Science

NASA detects meteorite explosion 10 times larger than Hiroshima bomb

NASA today announced the explosion of a meteorite in the Earth’s atmosphere in December that was ten times more powerful than the atomic bomb dropped on Hiroshima (Japan) in 1945.

The explosion, which was detected by U.S. military satellites, occurred over the Bering Sea, off the Kamchatka Peninsula, a remote part of Russia.

According to NASA, this explosion was the second strongest of its kind in the last 30 years and is the largest meteorite to reach the Earth’s atmosphere from which it hit Chelyabinsk (Russia) in 2013.

In that case, the shock wave of the impact caused almost 1,500 injuries.

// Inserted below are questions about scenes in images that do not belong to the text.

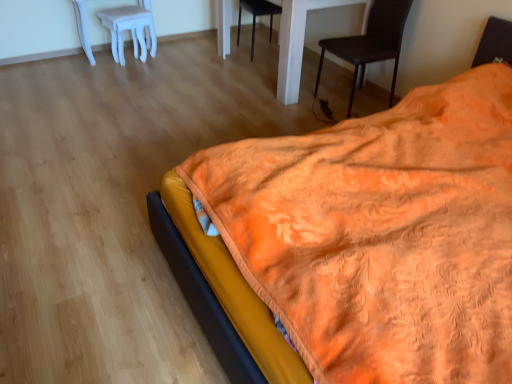
Question: From a real-world perspective, is orange textured blanket at lower right beneath black leather chair at upper right, which appears as the second chair when viewed from the left?

Choices:
 (A) no
 (B) yes

Answer: (A)

Question: Is orange textured blanket at lower right touching black leather chair at upper right, which is the 1th chair in right-to-left order?

Choices:
 (A) no
 (B) yes

Answer: (A)

Question: Considering the relative positions of orange textured blanket at lower right and black leather chair at upper right, which appears as the first chair when viewed from the front, in the image provided, is orange textured blanket at lower right to the left of black leather chair at upper right, which appears as the first chair when viewed from the front, from the viewer's perspective?

Choices:
 (A) no
 (B) yes

Answer: (B)

Question: From the image's perspective, does orange textured blanket at lower right appear higher than black leather chair at upper right, which ranks as the 2th chair in back-to-front order?

Choices:
 (A) yes
 (B) no

Answer: (B)

Question: Is orange textured blanket at lower right oriented away from black leather chair at upper right, which appears as the second chair when viewed from the left?

Choices:
 (A) no
 (B) yes

Answer: (A)

Question: Does orange textured blanket at lower right have a larger size compared to black leather chair at upper right, which is the 1th chair in right-to-left order?

Choices:
 (A) yes
 (B) no

Answer: (A)

Question: Does orange textured blanket at lower right appear on the right side of black matte chair at center, acting as the second chair starting from the front?

Choices:
 (A) yes
 (B) no

Answer: (A)

Question: From a real-world perspective, is orange textured blanket at lower right positioned over black matte chair at center, the 1th chair viewed from the left, based on gravity?

Choices:
 (A) yes
 (B) no

Answer: (A)

Question: From the image's perspective, is orange textured blanket at lower right located above black matte chair at center, arranged as the 2th chair when viewed from the right?

Choices:
 (A) yes
 (B) no

Answer: (B)

Question: Is orange textured blanket at lower right not near black matte chair at center, the 1th chair viewed from the left?

Choices:
 (A) yes
 (B) no

Answer: (A)

Question: Can you confirm if orange textured blanket at lower right is smaller than black matte chair at center, acting as the second chair starting from the front?

Choices:
 (A) yes
 (B) no

Answer: (B)

Question: From the image's perspective, would you say orange textured blanket at lower right is shown under black matte chair at center, acting as the 1th chair starting from the back?

Choices:
 (A) yes
 (B) no

Answer: (A)

Question: Is the depth of white glossy table at center less than that of black matte chair at center, acting as the 1th chair starting from the back?

Choices:
 (A) yes
 (B) no

Answer: (A)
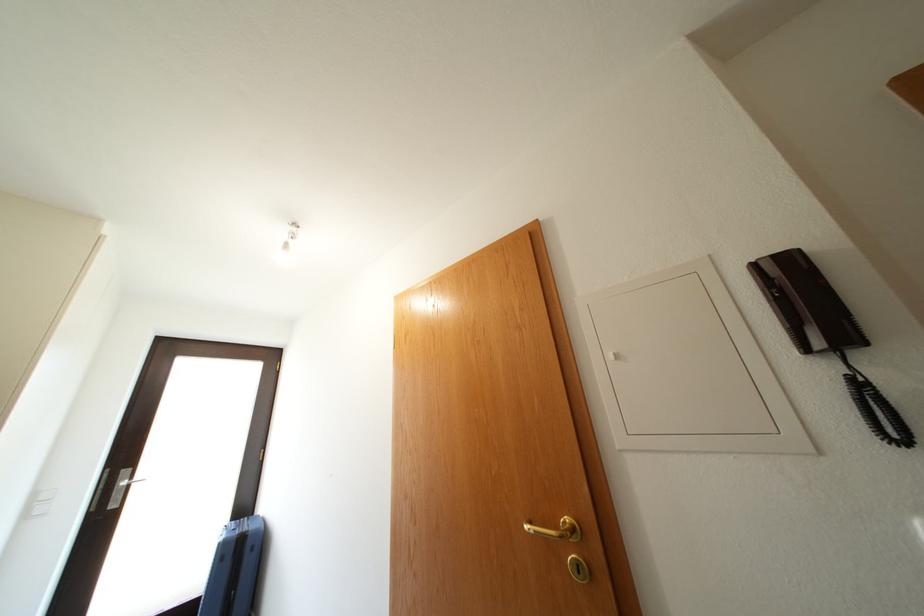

The asteroid that hit the Bering Sea in December traveled through the atmosphere at a speed of 32 kilometers per second, following a trajectory of seven degrees.

The meteorite exploded about 25.6 kilometers above the Earth’s surface, with an impact energy of 173 kilotons, according to NASA data.

Although it did not hit the sea, NASA experts have estimated that the explosion was ten times greater than the atomic bomb dropped on Hiroshima by instruction of then U.S. President Harry Truman.

This nuclear attack against the Empire of Japan caused the death of more than 20,000 soldiers and some 100,000 civilians in the Japanese city.

Specialized media have reported that the meteorite traveled through an area “not far away” from the routes used by commercial airplanes flying between North America and Asia, so researchers have asked the airlines if there were sightings of the event.